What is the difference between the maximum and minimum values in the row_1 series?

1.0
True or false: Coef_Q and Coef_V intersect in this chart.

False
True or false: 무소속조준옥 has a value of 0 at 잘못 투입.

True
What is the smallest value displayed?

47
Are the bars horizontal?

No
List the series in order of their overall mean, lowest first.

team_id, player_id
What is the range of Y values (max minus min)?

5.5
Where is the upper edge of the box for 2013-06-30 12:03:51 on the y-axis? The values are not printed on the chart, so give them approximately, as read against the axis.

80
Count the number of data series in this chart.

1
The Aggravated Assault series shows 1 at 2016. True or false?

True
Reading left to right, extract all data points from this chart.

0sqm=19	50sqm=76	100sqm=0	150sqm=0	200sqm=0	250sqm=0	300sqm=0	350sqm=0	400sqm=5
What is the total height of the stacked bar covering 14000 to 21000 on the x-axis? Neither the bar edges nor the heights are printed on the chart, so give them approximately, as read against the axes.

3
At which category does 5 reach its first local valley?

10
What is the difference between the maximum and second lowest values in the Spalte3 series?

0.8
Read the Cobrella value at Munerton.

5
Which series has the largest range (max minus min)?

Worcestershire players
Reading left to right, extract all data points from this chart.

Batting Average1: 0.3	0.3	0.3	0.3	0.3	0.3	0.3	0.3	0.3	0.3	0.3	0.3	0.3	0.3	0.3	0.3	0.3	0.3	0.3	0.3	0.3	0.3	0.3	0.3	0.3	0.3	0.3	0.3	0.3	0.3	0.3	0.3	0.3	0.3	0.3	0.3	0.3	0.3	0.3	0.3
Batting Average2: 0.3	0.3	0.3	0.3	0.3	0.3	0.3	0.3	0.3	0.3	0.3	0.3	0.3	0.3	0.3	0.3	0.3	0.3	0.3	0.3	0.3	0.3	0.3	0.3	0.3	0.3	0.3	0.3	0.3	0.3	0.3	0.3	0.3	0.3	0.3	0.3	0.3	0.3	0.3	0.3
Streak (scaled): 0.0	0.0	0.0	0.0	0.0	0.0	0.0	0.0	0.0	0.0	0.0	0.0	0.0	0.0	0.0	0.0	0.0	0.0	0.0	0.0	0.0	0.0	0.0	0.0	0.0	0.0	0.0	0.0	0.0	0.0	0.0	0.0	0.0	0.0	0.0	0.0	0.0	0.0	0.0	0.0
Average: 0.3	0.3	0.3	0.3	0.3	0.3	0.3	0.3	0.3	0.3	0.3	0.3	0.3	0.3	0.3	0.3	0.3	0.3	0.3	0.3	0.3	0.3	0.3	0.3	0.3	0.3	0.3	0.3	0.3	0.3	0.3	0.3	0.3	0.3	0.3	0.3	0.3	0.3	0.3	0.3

****************

> **Task prompt**: Count the lines in the rows above that contain the word "values". Reply with the number alone.

> **Exercise result**: 4